Dependants of the DPs are known as half-widows and half-orphans as
in the absence of their bodies, the existing legal system is
unable to declare the wives as widows or the children as orphans.
"In the absence of the male authority in the families of the DPs,
loss of patriarchal authority has resulted in social
disorganisation," said Dabla, principal investigator of the study.
"The resulting maladjustment, social isolation and segregation
gave rise to deviance within these families and juvenile
delinquency outside. Thus crime thrived and got a social basis,"
he said.
In addition, the study reveals that social segregation and taboos
attached to the families of DPs have given rise to health problems
such as hyper vigilance, fallback, sleeplessness, nightmares,
trauma and other emotional complications.
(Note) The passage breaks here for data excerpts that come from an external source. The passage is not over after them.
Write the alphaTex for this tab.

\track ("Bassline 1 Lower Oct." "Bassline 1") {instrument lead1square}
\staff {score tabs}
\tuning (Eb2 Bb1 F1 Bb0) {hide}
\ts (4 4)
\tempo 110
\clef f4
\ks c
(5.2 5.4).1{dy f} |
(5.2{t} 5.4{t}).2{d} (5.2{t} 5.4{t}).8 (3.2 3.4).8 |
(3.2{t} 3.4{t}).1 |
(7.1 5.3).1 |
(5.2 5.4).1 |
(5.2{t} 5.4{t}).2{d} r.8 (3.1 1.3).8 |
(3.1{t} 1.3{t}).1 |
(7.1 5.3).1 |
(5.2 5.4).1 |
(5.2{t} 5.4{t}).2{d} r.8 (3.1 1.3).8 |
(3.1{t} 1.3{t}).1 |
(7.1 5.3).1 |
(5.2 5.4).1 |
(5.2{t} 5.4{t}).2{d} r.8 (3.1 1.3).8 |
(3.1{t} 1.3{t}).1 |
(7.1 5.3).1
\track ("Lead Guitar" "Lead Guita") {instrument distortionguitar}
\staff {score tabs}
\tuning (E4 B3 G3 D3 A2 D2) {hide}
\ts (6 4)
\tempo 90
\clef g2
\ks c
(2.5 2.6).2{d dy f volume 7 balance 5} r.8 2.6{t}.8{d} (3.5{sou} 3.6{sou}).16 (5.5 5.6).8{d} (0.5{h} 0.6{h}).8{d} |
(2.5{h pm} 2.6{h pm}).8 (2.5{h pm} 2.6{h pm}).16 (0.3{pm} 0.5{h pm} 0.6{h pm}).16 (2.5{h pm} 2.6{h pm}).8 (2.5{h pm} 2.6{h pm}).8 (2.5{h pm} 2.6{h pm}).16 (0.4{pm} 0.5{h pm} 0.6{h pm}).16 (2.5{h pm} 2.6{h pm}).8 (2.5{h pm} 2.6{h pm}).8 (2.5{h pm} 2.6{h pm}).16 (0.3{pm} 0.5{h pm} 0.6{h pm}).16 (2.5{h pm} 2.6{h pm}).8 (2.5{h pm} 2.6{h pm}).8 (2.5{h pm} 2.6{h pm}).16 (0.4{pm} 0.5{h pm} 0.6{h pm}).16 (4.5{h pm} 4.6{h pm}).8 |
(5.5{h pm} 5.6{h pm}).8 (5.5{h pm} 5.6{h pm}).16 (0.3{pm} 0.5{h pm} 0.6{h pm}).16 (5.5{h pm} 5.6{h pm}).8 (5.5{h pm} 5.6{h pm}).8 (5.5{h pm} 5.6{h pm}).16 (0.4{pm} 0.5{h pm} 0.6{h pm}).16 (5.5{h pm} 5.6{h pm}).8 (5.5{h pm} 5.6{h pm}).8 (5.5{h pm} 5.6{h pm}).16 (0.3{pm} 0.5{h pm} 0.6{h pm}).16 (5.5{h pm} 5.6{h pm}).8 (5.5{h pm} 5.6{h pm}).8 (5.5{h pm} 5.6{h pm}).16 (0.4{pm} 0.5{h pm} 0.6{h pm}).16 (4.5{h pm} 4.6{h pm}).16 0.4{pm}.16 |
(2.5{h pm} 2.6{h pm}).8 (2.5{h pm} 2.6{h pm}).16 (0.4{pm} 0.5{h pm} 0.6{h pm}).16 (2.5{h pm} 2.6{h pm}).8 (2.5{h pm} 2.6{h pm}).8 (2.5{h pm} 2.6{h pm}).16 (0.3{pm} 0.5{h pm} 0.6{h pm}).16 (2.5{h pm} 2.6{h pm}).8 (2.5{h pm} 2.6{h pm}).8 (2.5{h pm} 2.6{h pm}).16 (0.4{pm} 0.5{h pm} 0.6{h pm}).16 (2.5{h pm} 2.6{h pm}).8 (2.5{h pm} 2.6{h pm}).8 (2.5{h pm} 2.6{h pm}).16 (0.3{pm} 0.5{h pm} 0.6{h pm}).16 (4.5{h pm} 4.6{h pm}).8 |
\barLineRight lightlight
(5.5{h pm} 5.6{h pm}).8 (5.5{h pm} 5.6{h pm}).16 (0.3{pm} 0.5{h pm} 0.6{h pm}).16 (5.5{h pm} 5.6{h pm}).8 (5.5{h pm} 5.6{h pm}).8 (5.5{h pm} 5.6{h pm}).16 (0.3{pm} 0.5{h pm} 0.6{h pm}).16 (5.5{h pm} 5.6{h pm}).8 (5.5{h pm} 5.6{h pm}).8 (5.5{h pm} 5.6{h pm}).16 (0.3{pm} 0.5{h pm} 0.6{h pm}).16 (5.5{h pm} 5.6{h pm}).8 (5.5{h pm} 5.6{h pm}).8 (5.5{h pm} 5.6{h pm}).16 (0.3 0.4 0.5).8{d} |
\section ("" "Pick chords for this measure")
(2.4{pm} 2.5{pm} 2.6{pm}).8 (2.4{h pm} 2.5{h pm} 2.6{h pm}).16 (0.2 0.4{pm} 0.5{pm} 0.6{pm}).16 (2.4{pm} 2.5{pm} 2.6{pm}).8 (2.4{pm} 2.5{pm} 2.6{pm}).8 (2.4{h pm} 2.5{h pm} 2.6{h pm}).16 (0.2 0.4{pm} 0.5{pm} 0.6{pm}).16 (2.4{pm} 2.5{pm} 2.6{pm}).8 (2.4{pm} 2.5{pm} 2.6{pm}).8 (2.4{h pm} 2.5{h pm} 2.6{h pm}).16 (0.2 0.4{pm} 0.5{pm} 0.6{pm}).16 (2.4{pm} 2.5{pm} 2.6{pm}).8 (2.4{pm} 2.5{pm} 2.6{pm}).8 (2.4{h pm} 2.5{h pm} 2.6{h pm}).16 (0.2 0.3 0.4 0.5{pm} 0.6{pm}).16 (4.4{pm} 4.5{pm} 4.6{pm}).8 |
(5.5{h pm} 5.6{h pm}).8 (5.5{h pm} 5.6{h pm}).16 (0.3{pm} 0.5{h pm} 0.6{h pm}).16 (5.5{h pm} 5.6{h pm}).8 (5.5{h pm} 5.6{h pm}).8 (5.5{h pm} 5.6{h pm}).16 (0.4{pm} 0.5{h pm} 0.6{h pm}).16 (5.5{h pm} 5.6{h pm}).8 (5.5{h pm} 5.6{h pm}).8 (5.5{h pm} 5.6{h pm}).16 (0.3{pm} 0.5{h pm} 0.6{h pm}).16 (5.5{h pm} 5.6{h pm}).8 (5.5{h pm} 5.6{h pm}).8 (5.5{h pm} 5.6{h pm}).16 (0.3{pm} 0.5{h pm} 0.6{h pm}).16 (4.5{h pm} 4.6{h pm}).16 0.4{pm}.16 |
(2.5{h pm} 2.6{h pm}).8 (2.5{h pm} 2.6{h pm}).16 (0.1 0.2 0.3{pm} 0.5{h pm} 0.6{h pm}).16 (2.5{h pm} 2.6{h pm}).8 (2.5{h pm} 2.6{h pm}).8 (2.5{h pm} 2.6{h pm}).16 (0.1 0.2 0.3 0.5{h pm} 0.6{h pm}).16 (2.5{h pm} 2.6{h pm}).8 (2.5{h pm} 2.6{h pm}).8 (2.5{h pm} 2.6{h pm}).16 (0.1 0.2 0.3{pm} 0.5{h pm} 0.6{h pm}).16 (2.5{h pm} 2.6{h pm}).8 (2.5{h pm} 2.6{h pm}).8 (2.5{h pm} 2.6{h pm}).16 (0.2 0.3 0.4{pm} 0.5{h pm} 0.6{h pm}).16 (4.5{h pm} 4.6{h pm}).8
"Over 42 percent of the respondents of our study admitted they are
experiencing nightmares," Dabla said.
The study reveals that families of DPs have been complaining of
irritability, muscle tension, melancholy and aggressiveness.
"The problem of violent behaviour was quoted by 13.28 percent of
the respondents," Dabla said.
The major implication of the psychological problems among members
of DP's families has been drug addiction (23 percent).
Also, an increase in diseases otherwise unknown to be associated
with psychological complications has also been seen among the
families of DPs.
"Respondents identified an increase in diabetes, vision
impairment, hearing impairment, renal and gastric problems besides
arthritis," Dabla said.
In its conclusion, the study makes a strong case for improving the
lot of the families whose dear ones disappeared due to one or the
other reason.
"The primary reason for the social and economic deprivation of the
family members, especially the wives and children called
half-widows and half-orphans, is because they have no legal status
and cannot claim rights as widows or inherit properties as
orphans.
"After they landed in their present predicament, the members of
these families have not received any positive and sympathetic
response from either the state or society," the study says.